TO DO: Please reproduce the data from its first line through the line containing "hóa chất. Chúng", inclusive, swapping "Blog" for "Journal" and leaving everything else unchanged.

EXERCISE DATA:
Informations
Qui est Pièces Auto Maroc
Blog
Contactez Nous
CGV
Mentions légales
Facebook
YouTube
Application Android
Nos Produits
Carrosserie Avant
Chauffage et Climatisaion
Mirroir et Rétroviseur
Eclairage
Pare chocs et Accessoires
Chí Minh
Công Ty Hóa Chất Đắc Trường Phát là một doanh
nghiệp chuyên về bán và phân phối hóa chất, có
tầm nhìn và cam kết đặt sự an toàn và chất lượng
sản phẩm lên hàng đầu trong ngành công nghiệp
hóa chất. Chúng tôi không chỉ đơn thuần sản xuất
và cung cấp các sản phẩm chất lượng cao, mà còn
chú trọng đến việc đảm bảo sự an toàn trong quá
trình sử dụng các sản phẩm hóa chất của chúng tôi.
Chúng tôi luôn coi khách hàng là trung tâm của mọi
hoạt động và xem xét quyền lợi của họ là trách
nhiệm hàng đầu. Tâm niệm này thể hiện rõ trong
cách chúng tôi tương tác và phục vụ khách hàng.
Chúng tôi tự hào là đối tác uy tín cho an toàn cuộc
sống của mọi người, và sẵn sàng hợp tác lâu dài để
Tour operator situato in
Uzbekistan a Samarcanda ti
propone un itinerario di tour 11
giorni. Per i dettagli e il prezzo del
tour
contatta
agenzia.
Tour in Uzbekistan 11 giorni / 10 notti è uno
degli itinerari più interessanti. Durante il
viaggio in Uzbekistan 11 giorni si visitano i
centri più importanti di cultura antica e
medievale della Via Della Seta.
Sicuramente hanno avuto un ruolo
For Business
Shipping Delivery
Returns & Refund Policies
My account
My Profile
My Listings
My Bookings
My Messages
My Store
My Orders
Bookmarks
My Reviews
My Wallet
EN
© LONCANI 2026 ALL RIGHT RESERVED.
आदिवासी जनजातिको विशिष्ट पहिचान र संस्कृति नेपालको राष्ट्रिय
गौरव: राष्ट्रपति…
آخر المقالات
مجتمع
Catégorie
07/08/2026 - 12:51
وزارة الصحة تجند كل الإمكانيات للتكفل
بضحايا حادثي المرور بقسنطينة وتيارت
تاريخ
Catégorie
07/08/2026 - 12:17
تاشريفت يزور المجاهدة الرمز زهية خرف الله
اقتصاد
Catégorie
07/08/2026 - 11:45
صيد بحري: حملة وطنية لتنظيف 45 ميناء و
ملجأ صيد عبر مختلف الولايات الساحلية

EXERCISE SOLUTION:
Informations
Qui est Pièces Auto Maroc
Journal
Contactez Nous
CGV
Mentions légales
Facebook
YouTube
Application Android
Nos Produits
Carrosserie Avant
Chauffage et Climatisaion
Mirroir et Rétroviseur
Eclairage
Pare chocs et Accessoires
Chí Minh
Công Ty Hóa Chất Đắc Trường Phát là một doanh
nghiệp chuyên về bán và phân phối hóa chất, có
tầm nhìn và cam kết đặt sự an toàn và chất lượng
sản phẩm lên hàng đầu trong ngành công nghiệp
hóa chất. Chúng tôi không chỉ đơn thuần sản xuất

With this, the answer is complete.